» **ASSIGNED TASK**:
Transcribe the entries exactly; images are not part of the copy.

-- SOURCE MATERIAL follows --

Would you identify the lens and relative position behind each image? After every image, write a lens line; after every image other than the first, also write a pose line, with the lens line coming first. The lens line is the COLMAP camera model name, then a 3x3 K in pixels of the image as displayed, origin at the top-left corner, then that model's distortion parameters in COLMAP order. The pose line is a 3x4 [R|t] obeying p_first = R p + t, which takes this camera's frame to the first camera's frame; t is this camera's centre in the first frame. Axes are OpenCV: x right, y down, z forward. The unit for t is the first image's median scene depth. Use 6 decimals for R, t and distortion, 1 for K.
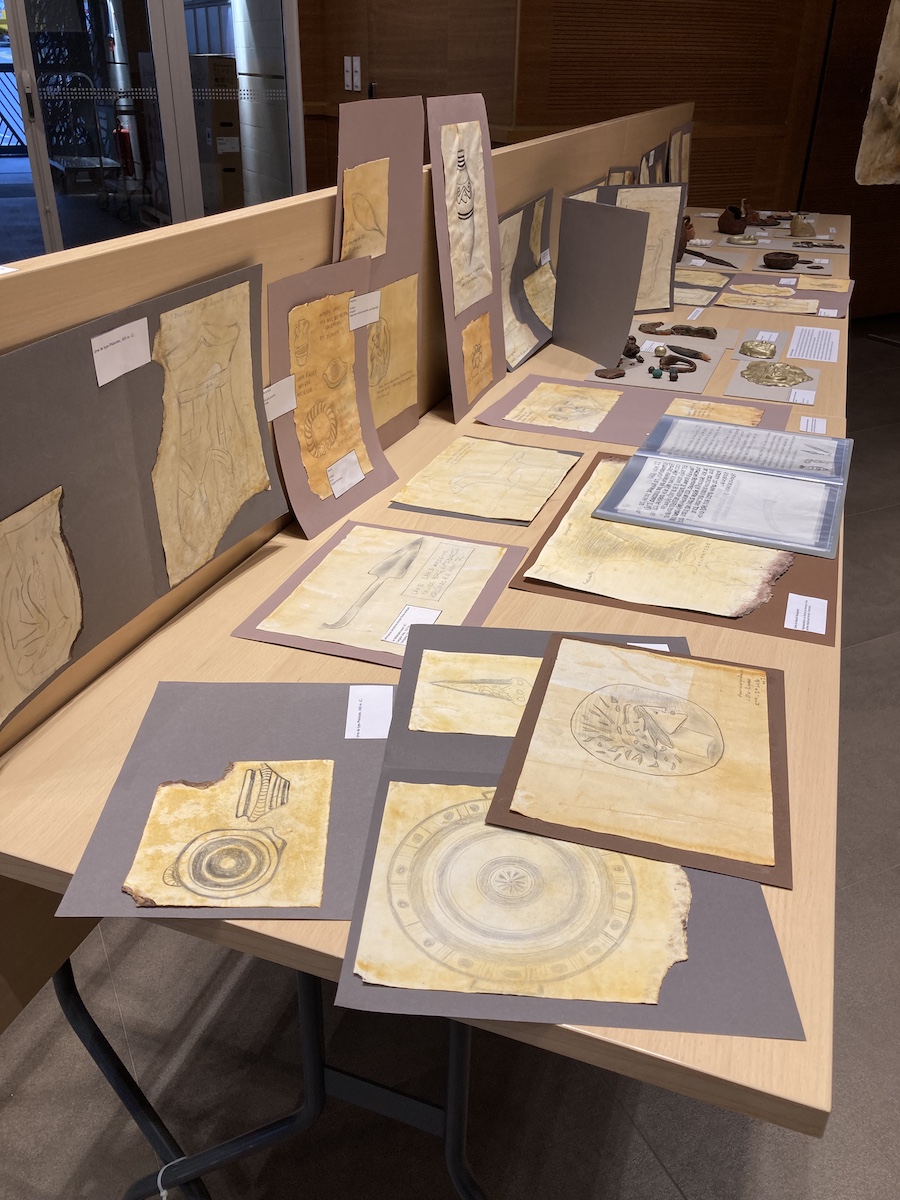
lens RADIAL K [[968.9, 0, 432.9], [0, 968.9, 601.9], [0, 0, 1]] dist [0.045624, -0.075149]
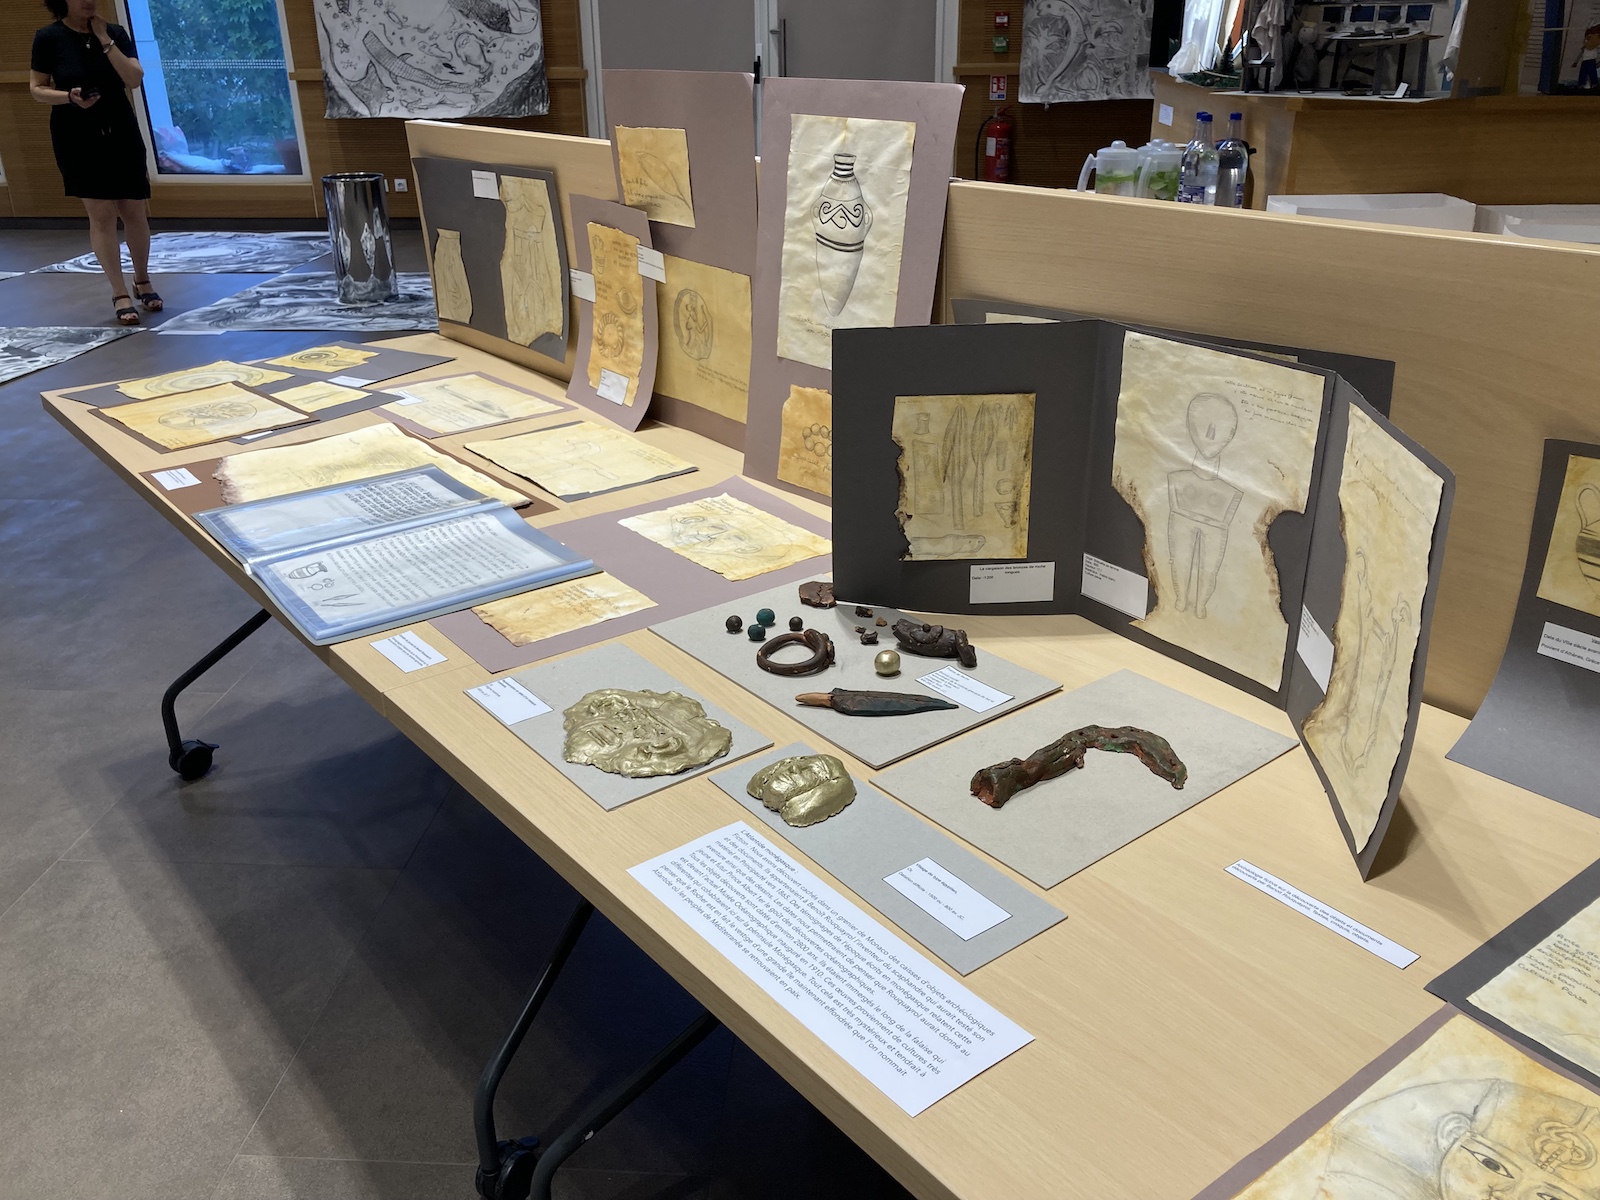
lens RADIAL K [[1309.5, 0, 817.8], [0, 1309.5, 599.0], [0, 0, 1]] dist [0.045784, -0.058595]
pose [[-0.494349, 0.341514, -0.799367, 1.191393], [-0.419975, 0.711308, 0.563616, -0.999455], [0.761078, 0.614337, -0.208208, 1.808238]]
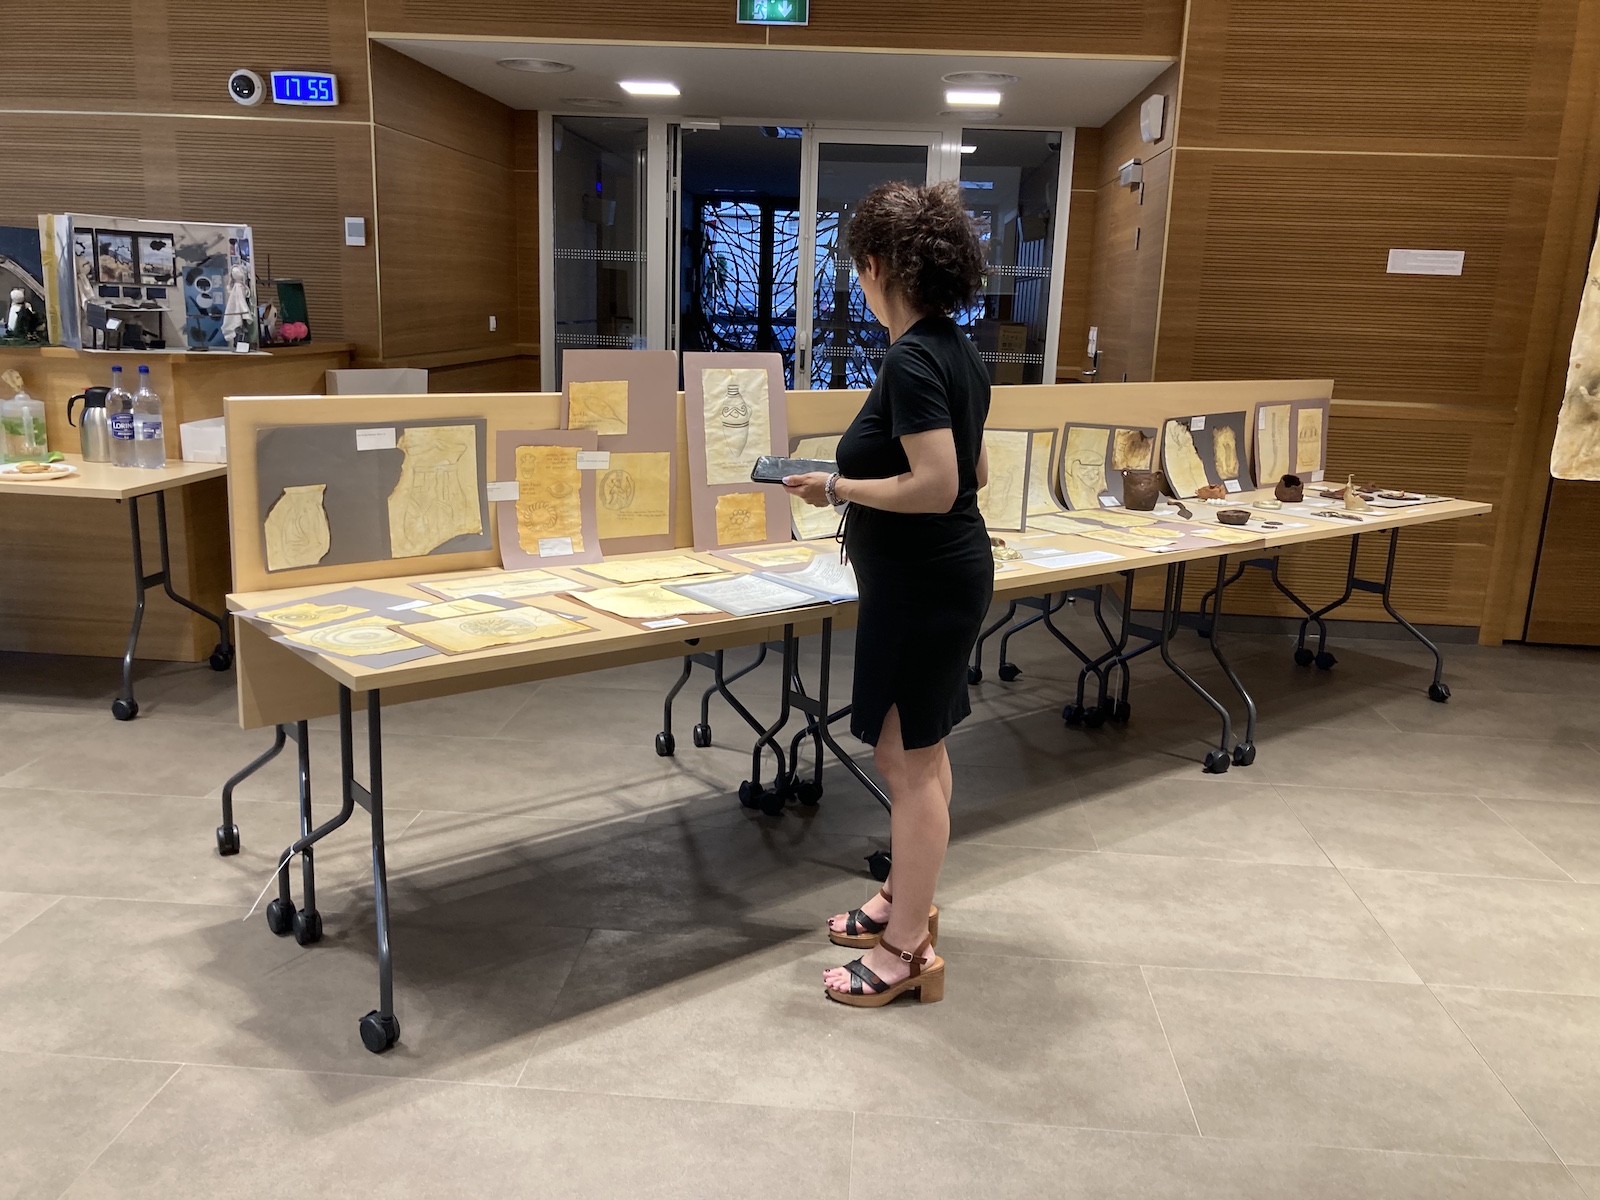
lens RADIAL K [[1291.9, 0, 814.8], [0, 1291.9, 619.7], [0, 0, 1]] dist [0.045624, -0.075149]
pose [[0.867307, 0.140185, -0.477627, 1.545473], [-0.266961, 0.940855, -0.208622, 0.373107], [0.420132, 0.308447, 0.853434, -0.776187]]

-- SOURCE MATERIAL concluded --

» **WRITTEN RESPONSE**:
Would you identify the lens and relative position behind each image? After every image, write a lens line; after every image other than the first, also write a pose line, with the lens line coming first. The lens line is the COLMAP camera model name, then a 3x3 K in pixels of the image as displayed, origin at the top-left corner, then that model's distortion parameters in COLMAP order. The pose line is a 3x4 [R|t] obeying p_first = R p + t, which takes this camera's frame to the first camera's frame; t is this camera's centre in the first frame. Axes are OpenCV: x right, y down, z forward. The unit for t is the first image's median scene depth. Use 6 decimals for R, t and distortion, 1 for K.
lens RADIAL K [[968.9, 0, 432.9], [0, 968.9, 601.9], [0, 0, 1]] dist [0.045624, -0.075149]
lens RADIAL K [[1309.5, 0, 817.8], [0, 1309.5, 599.0], [0, 0, 1]] dist [0.045784, -0.058595]
pose [[-0.494349, 0.341514, -0.799367, 1.191393], [-0.419975, 0.711308, 0.563616, -0.999455], [0.761078, 0.614337, -0.208208, 1.808238]]
lens RADIAL K [[1291.9, 0, 814.8], [0, 1291.9, 619.7], [0, 0, 1]] dist [0.045624, -0.075149]
pose [[0.867307, 0.140185, -0.477627, 1.545473], [-0.266961, 0.940855, -0.208622, 0.373107], [0.420132, 0.308447, 0.853434, -0.776187]]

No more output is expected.